__Task requirements__. Every line with "endometrial" in it must be copied from the data.

Dataset entries
Content starts
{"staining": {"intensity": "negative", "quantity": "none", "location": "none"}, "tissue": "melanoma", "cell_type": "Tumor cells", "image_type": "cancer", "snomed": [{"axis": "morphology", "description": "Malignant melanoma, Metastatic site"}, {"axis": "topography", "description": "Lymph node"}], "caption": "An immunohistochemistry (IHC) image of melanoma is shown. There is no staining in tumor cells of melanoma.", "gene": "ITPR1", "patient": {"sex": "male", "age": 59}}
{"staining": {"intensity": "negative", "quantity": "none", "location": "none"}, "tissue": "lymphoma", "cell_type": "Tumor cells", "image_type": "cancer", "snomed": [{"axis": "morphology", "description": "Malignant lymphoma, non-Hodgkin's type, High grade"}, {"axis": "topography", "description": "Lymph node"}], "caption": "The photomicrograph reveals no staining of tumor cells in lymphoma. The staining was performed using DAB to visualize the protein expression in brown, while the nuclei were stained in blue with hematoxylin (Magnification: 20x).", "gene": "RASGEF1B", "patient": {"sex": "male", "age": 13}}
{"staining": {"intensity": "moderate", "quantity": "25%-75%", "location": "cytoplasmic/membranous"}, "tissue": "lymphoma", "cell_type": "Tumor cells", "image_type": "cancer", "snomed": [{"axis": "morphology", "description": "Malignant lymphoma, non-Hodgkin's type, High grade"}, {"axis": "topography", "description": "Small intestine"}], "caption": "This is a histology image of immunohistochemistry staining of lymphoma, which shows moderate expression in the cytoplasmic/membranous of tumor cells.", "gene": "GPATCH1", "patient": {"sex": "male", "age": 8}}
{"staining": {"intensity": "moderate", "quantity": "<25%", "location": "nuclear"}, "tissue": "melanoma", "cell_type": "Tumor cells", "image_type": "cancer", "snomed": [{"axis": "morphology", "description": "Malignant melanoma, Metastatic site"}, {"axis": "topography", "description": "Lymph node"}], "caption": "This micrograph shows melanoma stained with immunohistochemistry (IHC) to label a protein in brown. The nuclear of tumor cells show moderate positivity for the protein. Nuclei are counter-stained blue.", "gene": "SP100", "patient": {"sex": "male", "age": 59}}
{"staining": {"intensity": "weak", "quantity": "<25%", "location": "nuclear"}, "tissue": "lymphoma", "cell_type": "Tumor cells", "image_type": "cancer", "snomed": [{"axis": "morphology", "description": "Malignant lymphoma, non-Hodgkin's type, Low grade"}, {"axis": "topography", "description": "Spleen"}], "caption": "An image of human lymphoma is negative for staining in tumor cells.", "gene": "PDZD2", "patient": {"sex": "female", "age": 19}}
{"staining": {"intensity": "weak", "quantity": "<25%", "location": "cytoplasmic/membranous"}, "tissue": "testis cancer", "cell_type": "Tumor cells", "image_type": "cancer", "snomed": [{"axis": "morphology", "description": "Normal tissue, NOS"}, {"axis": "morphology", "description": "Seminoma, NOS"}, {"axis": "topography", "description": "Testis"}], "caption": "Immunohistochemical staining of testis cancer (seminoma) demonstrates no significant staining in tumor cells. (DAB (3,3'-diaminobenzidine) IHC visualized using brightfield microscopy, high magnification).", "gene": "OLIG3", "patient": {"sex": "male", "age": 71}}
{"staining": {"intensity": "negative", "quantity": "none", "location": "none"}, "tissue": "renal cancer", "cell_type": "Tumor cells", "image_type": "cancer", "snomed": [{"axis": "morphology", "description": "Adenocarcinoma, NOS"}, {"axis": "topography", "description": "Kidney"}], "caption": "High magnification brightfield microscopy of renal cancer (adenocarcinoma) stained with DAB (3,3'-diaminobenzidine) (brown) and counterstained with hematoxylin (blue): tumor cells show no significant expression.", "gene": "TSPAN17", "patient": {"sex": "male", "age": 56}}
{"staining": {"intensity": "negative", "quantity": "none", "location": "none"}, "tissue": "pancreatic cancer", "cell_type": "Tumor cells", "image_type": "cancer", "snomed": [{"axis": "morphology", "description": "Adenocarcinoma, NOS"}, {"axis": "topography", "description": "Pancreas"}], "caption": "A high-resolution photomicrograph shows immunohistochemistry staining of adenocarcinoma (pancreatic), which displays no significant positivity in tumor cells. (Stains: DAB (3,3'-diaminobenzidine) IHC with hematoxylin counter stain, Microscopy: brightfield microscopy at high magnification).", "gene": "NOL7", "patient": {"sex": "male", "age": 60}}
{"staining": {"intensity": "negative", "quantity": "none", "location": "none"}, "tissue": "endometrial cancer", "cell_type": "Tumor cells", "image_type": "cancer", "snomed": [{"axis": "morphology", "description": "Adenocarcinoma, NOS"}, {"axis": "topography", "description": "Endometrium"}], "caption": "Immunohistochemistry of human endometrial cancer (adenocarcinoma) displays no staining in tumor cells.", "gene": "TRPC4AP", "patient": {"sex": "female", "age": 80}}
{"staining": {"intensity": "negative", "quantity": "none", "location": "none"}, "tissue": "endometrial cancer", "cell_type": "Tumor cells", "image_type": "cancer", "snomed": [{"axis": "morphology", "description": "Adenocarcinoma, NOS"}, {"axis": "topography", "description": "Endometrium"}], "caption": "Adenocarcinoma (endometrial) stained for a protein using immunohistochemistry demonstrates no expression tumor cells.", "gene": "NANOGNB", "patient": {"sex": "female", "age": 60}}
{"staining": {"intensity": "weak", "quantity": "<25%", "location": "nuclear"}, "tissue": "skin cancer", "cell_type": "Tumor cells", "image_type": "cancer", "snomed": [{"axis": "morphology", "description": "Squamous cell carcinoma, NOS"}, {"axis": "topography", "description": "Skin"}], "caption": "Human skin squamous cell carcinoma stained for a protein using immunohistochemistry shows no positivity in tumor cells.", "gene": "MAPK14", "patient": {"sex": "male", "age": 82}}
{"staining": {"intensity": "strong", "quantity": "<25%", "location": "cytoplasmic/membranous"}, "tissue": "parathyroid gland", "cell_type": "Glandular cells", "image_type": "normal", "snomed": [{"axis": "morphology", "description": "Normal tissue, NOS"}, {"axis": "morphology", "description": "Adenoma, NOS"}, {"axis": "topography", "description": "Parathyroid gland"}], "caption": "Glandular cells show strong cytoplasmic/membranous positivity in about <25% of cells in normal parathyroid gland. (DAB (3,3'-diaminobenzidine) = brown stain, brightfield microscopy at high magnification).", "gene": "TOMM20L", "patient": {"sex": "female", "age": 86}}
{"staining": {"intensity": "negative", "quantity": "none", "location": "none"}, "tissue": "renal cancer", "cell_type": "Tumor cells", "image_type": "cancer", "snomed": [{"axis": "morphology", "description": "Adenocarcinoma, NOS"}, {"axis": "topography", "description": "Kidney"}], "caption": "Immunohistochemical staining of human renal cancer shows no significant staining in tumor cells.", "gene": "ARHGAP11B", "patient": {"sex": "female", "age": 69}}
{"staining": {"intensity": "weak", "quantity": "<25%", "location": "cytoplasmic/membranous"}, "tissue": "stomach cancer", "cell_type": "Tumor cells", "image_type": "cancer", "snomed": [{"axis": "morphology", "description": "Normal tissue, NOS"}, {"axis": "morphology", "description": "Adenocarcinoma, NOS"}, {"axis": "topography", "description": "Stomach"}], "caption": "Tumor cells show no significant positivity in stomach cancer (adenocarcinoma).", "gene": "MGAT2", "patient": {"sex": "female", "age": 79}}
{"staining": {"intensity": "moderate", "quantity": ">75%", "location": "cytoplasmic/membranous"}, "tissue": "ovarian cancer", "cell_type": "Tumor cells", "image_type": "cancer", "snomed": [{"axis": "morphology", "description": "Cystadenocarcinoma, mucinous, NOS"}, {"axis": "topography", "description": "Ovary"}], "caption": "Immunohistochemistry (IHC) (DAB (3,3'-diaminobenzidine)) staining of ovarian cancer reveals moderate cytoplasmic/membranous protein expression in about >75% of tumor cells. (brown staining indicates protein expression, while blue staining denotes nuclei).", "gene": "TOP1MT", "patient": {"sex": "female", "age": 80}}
Content ends
__Solution for this task__.
{"staining": {"intensity": "negative", "quantity": "none", "location": "none"}, "tissue": "endometrial cancer", "cell_type": "Tumor cells", "image_type": "cancer", "snomed": [{"axis": "morphology", "description": "Adenocarcinoma, NOS"}, {"axis": "topography", "description": "Endometrium"}], "caption": "Immunohistochemistry of human endometrial cancer (adenocarcinoma) displays no staining in tumor cells.", "gene": "TRPC4AP", "patient": {"sex": "female", "age": 80}}
{"staining": {"intensity": "negative", "quantity": "none", "location": "none"}, "tissue": "endometrial cancer", "cell_type": "Tumor cells", "image_type": "cancer", "snomed": [{"axis": "morphology", "description": "Adenocarcinoma, NOS"}, {"axis": "topography", "description": "Endometrium"}], "caption": "Adenocarcinoma (endometrial) stained for a protein using immunohistochemistry demonstrates no expression tumor cells.", "gene": "NANOGNB", "patient": {"sex": "female", "age": 60}}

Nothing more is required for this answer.